The individuals who have pleaded guilty in this case include:

  •          Dr. Zahid Imran  – Imran, a Baton Rouge area psychiatrist, served as Shifa’s medical director and co-owner of Serenity Center and Shifa Texas.  As part of the scheme, Imran would admit mentally ill patients to the facilities, some of whom were inappropriate for partial hospitalization.  Imran would then re-certify these patients’ appropriateness for the program, in an effort to continue to bill Medicare for services.  In order to support their fraudulent Medicare billing, Imran and others would falsify patient treatment records to reflect services on dates where no such services were provided.

 

  •          Hoor Naz Jafri – Jafri was an owner of all three facilities in Baton Rouge and Houston and a marketer for Shifa Baton Rouge and Serenity Center.  Jafri was also part owner of two affiliated residential facilities; patients who lived at these apartments were required to attend the programs at Shifa Baton Rouge and Serenity Center, regardless of whether these patients actually needed or desired the services.  As a marketer for Shifa Baton Rouge and Serenity Center, Jafri caused patients to be admitted to the facilities who were inappropriate for the services.  As management at all three facilities, Jafri directed administrators and therapists at these facilities to falsify records for treatment that patients did not in fact receive.

 

  •          Sedra Signater and Arthur Smith – Signater and Smith were the administrators of Shifa and Serenity Center, respectively.  At the direction of management, Signater and Smith fabricated and instructed other therapists at the facilities to fabricate patient treatment records to indicate therapy had been provided to patients, when in fact, no such therapy had been provided.  These fabricated records formed the basis of the fraudulent billings to Medicare.

 

  •          Erica Williams and Kyeiana Murray – Williams and Murray were office managers of Shifa Texas and Shifa Baton Rouge, respectively.  Williams also served as the admissions coordinator of Shifa Texas.  As the office managers at these facilities, Murray and Williams facilitated and coordinated the collection of the falsified patient treatment records and submitted these records for billing to Medicare.  Williams also directed therapists at Shifa Texas to falsify patient treatment records and coordinated the payment of kickbacks to patient recruiter James Hunter in Houston.

 

  •          Robert Booker, Teryl Vincent, Todd Ulmer, June Durio, Nancy Reed, Jason Myer, Anna Ngang and Patrick Wallace – Booker, Vincent, Ulmer, Durio, Reed and Myer, therapists at Shifa Baton Rouge and Serenity Center, and Anna Ngang and Patrick Wallace, therapists at Shifa Texas, were directed by Signater, Smith, and Williams to falsify patient treatment records for group therapy sessions they had not conducted.

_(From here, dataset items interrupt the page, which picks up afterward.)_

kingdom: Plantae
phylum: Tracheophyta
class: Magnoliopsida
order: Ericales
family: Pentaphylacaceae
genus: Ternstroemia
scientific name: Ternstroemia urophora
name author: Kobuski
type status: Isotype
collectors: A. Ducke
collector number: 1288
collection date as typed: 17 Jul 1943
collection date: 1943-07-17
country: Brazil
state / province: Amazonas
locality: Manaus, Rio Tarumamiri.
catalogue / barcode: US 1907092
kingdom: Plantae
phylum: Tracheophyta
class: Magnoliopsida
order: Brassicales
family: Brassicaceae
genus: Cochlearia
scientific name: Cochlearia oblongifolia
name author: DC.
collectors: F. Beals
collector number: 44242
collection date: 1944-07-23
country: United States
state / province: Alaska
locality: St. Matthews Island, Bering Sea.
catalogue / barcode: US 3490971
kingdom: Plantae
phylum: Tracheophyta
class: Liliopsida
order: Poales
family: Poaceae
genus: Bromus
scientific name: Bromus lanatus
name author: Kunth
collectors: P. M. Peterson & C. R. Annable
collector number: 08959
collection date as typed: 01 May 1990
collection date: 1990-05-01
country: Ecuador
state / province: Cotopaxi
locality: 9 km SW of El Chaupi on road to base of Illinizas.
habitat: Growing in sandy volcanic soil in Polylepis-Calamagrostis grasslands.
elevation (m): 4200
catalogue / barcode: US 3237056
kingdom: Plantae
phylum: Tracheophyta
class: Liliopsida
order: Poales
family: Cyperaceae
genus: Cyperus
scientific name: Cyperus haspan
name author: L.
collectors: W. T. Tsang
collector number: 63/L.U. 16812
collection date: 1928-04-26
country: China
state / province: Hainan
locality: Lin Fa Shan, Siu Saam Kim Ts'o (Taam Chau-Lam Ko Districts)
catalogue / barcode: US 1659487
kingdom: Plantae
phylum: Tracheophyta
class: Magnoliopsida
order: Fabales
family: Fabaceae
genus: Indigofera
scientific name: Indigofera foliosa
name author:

The case was investigated by HHS-OIG, the FBI, and the Medicaid Fraud Control Unit of the Louisiana State Attorney General’s Office, and was brought as part of the Medicare Fraud Strike Force, under the supervision of the Criminal Division’s Fraud Section.  This case is being prosecuted by Trial Attorneys Abigail Taylor and Dustin Davis of the Criminal Division’s Fraud Section and Assistant U.S. Attorney Shubhra Shivpuri of the Middle District of Louisiana.
Since its inception in March 2007, the Medicare Fraud Strike Force, now operating in nine cities across the country, has charged nearly 1,900 defendants who have collectively billed the Medicare program for almost $6 billion.  In addition, HHS’s Centers for Medicare and Medicaid Services, working in conjunction with HHS-OIG, are taking steps to increase accountability and decrease the presence of fraudulent providers.